Risque de choc sur l’offre de pétrole
Ensuite, un porte-parole du ministère iranien des Affaires étrangères a déclaré que l’Iran répondrait à toute attaque visant ses infrastructures. Il a précisé que Téhéran viserait des infrastructures similaires appartenant aux États-Unis ou liées à eux. À l’approche de l’échéance de mardi, l’exposition la plus directe concerne le pétrole brut. Environ un cinquième de l’approvisionnement mondial quotidien en pétrole transite par le détroit d’Ormuz. Une fermeture provoquerait un choc immédiat sur les prix du pétrole (hausse brutale et rapide). Le texte évoque des « options d’achat (call options) » à court terme sur les contrats à terme (futures) WTI et Brent. Concrètement, une option d’achat est un produit dérivé (instrument financier dont la valeur dépend d’un actif, ici le pétrole) qui donne le droit d’acheter à un prix fixé à l’avance avant une date donnée.
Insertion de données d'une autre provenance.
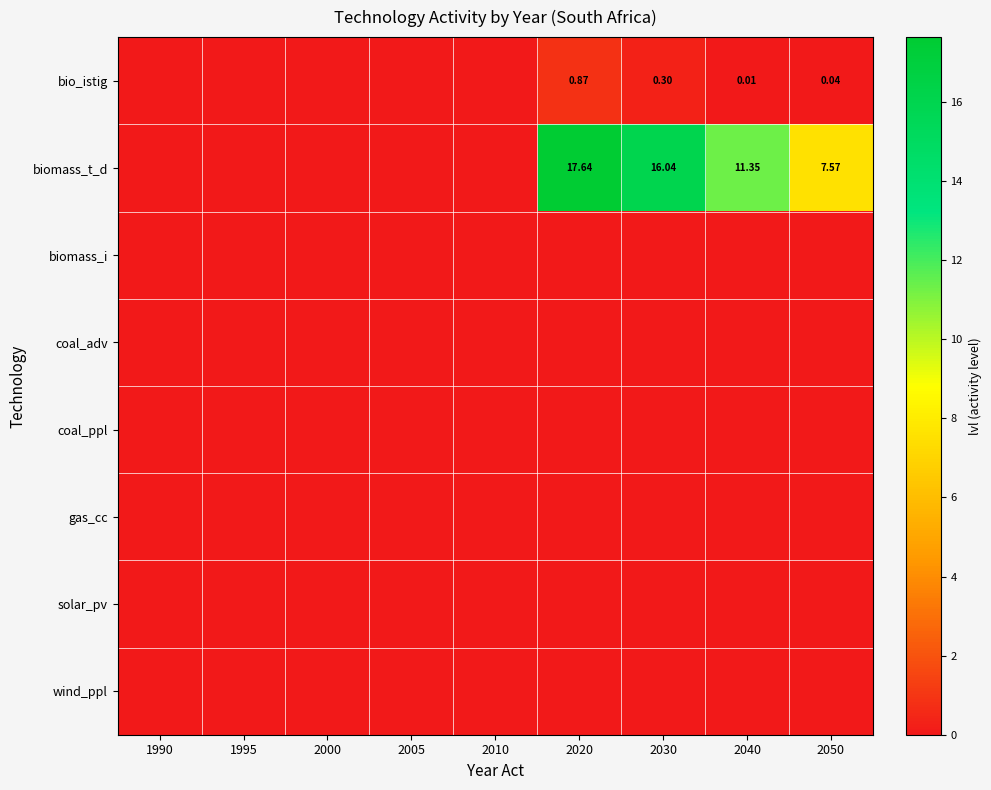

At 2000, list the series in order from smallest to largest.

bio_istig, biomass_t_d, biomass_i, coal_adv, coal_ppl, gas_cc, solar_pv, wind_ppl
Les « futures » sont des contrats standardisés pour acheter ou vendre plus tard à un prix convenu. WTI et Brent sont deux références majeures du pétrole (WTI pour les États-Unis, Brent pour l’Europe et une grande partie du marché mondial). Le texte compare cette situation à la réaction du marché lors de l’invasion de l’Ukraine en 2022, quand le Brent avait progressé d’environ 35% en deux semaines. Il souligne que ce type de risque géopolitique sur un point de passage stratégique de l’énergie est souvent intégré tardivement par le marché. Cette incertitude renforce aussi le risque de forte volatilité, c’est-à-dire de variations rapides et importantes des prix. Le VIX est un indice de volatilité sur le S&P 500, souvent appelé « baromètre de la peur » car il tend à monter quand les investisseurs anticipent plus de turbulences. Le texte mentionne l’achat d’options d’achat sur le VIX, visant à profiter d’une hausse attendue de la volatilité à court terme. Le texte indique enfin qu’un conflit direct profiterait aux entreprises de défense (groupes d’armement), et cite Raytheon et Lockheed Martin. Il mentionne des ETF de défense : un ETF est un fonds coté en Bourse qui réplique un panier d’actions, ici le secteur de la défense.Effets de second tour sur les marchés
Le texte vise aussi les secteurs les plus exposés à une hausse du carburant, notamment les compagnies aériennes, pour lesquelles le carburant est un coût central. Il évoque l’achat d’options de vente (put options) sur les grandes compagnies et sur l’ETF JETS. Une option de vente est un produit dérivé donnant le droit de vendre à un prix fixé à l’avance ; elle sert souvent à se couvrir, car elle peut prendre de la valeur quand l’actif baisse. JETS est un ETF centré sur les compagnies aériennes. Il ajoute qu’un choc pétrolier peut relancer l’inflation (hausse générale des prix) et déclencher une correction des marchés actions, c’est-à-dire un recul notable des indices. Pour se protéger, le texte mentionne des positions en options de vente sur le S&P 500 et le Nasdaq 100, deux grands indices boursiers américains (le Nasdaq 100 étant plus exposé aux valeurs technologiques).